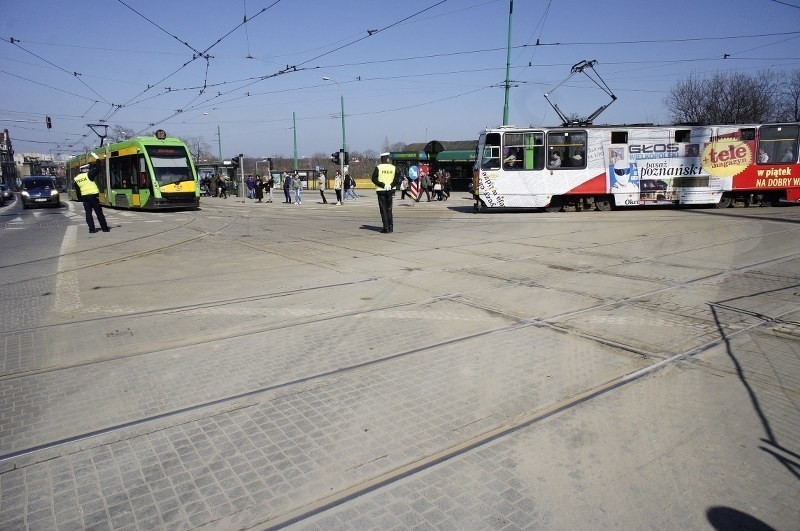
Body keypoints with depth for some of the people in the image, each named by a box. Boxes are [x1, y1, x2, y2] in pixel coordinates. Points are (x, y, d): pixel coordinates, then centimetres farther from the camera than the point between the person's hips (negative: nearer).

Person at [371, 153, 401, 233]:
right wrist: (391, 185, -10)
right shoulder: (393, 167, 4)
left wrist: (383, 185, -13)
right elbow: (397, 178, -5)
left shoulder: (378, 167, -4)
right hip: (390, 191, 3)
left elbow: (374, 179, -14)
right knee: (389, 209, 15)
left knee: (383, 209, 2)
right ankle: (391, 227, 16)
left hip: (381, 191, -3)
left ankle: (386, 228, -3)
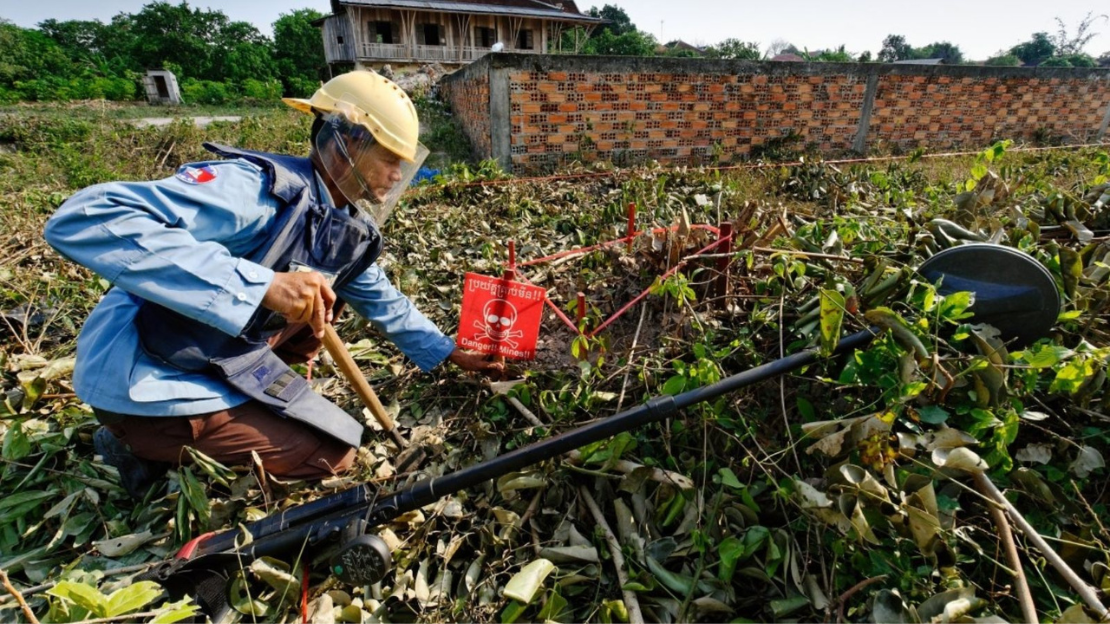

--

| EXERCISE GOAL |
Your copy should restate every record word for word and contain no pictures.

| EXERCISE RESPONSE |
Body keypoints with depth for some of the people in the image, each named by a box. Boxes are [x1, y1, x2, y2] in pixel coordinates. Points are (x, y, d): pixel coordinates, then centimetres farther from the camera than the point between the person's hips (negative: nearer).

Person at [371, 153, 401, 233]:
right wrist: (391, 185, -10)
right shoulder: (393, 167, 4)
left wrist: (383, 185, -13)
right elbow: (397, 178, -5)
left shoulder: (378, 167, -4)
right hip: (390, 191, 3)
left elbow: (374, 179, -14)
right knee: (389, 209, 15)
left knee: (383, 209, 2)
right ankle: (391, 227, 16)
left hip: (381, 191, -3)
left ankle: (386, 228, -3)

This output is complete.